> [WORK TO COMPLETE] Beginning at the line that contains "вводятся для целей администрирования и поиска" and ending at the last line of the records below, retype each line exactly and add nothing.

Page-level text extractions
· · · ·

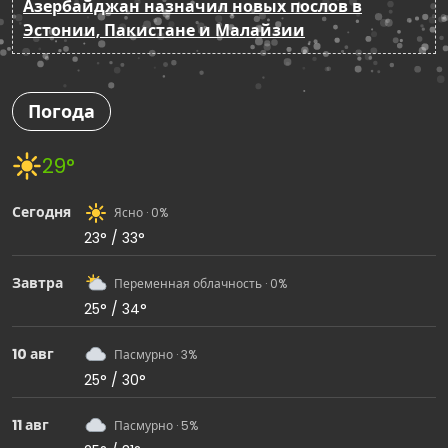
Азербайджан назначил новых послов в
Эстонии, Пакистане и Малайзии
Погода
29°
Сегодня
Ясно · 0%
23° / 33°
Завтра
Переменная облачность · 0%
25° / 34°
10 авг
Пасмурно · 3%
25° / 30°
11 авг
Пасмурно · 5%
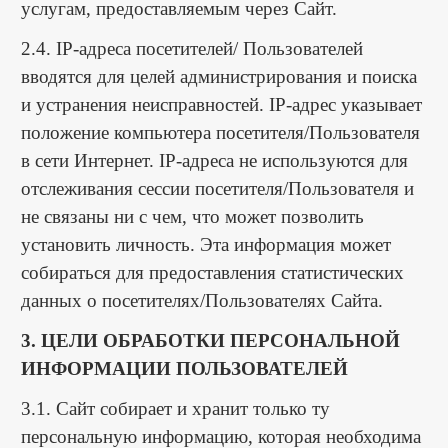
услугам, предоставляемым через Сайт.
2.4. IP-адреса посетителей/ Пользователей
вводятся для целей администрирования и поиска
и устранения неисправностей. IP-адрес указывает
положение компьютера посетителя/Пользователя
в сети Интернет. IP-адреса не используются для
отслеживания сессии посетителя/Пользователя и
не связаны ни с чем, что может позволить
установить личность. Эта информация может
собираться для предоставления статистических
данных о посетителях/Пользователях Сайта.
3. ЦЕЛИ ОБРАБОТКИ ПЕРСОНАЛЬНОЙ
ИНФОРМАЦИИ ПОЛЬЗОВАТЕЛЕЙ
3.1. Сайт собирает и хранит только ту
персональную информацию, которая необходима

· · · ·

> [ANSWER TO THE PROBLEM]
вводятся для целей администрирования и поиска
и устранения неисправностей. IP-адрес указывает
положение компьютера посетителя/Пользователя
в сети Интернет. IP-адреса не используются для
отслеживания сессии посетителя/Пользователя и
не связаны ни с чем, что может позволить
установить личность. Эта информация может
собираться для предоставления статистических
данных о посетителях/Пользователях Сайта.
3. ЦЕЛИ ОБРАБОТКИ ПЕРСОНАЛЬНОЙ
ИНФОРМАЦИИ ПОЛЬЗОВАТЕЛЕЙ
3.1. Сайт собирает и хранит только ту
персональную информацию, которая необходима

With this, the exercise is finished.